Union Rally San Jose 8/08

 

Date: Sun, 09 Nov 2008 02:31:49 -0800

To: ClientDiscussions@yahoogroups.com

From: "math_mad" <math_mad@...>

Subject: Re: [Client Discussions] defining lived experience

 

In ClientDiscussions@yahoogroups.com, Cba wrote:

I define lived experience as: a significant interruption in one's life due to severe social/emotional distress:

This is psychiatric in formulation; it does not speak to the "truth of the madness question" but only to prevailing 'medical model' type ("biopsychosocial") critique.

Clearly this is becoming an important issue with employment depending on it. Frankly, I had never imagined that so many people who carefully avoided admitting to any of these issues are now pouring forth when they can get a job due to such history.

I criticized Buffalo Alternatives - which was done with care and determination - because of the "labor competence" issue. Decades past, when you realized that the system is out of sorts, you were able to establish in a professional sense that it has "psychiatric deficiency." Or anyway that's how I say it. Good work.

Records from a dataset =>

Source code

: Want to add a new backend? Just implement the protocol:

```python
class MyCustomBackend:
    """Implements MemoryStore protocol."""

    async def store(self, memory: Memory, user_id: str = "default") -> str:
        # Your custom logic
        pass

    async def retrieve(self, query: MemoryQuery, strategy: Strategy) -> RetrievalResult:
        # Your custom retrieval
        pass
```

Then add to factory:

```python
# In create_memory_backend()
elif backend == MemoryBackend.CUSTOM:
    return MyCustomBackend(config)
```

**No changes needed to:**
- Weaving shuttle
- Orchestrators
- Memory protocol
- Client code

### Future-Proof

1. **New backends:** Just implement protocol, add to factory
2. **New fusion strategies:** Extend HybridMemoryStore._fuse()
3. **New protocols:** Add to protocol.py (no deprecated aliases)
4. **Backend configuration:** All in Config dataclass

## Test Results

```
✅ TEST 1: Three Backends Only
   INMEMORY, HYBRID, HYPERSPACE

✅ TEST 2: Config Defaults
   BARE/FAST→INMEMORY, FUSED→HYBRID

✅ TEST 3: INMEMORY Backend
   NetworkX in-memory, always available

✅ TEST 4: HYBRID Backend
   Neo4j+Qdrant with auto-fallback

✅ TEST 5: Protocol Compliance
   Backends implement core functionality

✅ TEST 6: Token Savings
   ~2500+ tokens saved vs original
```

ASSIGNED TASK 1 => Copy everything from "I define lived" down to "it. Good work." in the post on defining lived experience.
ASSIGNED TASK 2 => Continue the post on defining lived experience from where it stops.
This data was taken from a different source than the text.

REPLY 1 =>
I define lived experience as: a significant interruption in one's life due to severe social/emotional distress:

This is psychiatric in formulation; it does not speak to the "truth of the madness question" but only to prevailing 'medical model' type ("biopsychosocial") critique.

Clearly this is becoming an important issue with employment depending on it. Frankly, I had never imagined that so many people who carefully avoided admitting to any of these issues are now pouring forth when they can get a job due to such history.

I criticized Buffalo Alternatives - which was done with care and determination - because of the "labor competence" issue. Decades past, when you realized that the system is out of sorts, you were able to establish in a professional sense that it has "psychiatric deficiency." Or anyway that's how I say it. Good work.

REPLY 2 =>
Likewise in times past, I took the view (based on the history of the working class struggle for economic justice) that the system's approach to "the madness question" DIDN'T WORK. Then I applied the traditional "trade-union" approach with a 'medical model' critique enhancement.

You "never imagined" – but you probably also didn't absorb Vico's insight on the "imagination critique of the "scientific method." <sigh!> Now, as the "labor competence" issue arises, the SURFACE of the attendant denial experience is now seen – I’d say – in the identification of the "carefully avoid admitting" and in the "now pouring forth."

Our movement has an insufficient history with regard to the question of the 'medical model'. The issue is not as ApA Pres. Sharfstein posed it, 'bio-bio-bio' v. 'bio-psycho-social'. Rather it rises to the level of the "paradigm shift" in how we do social science.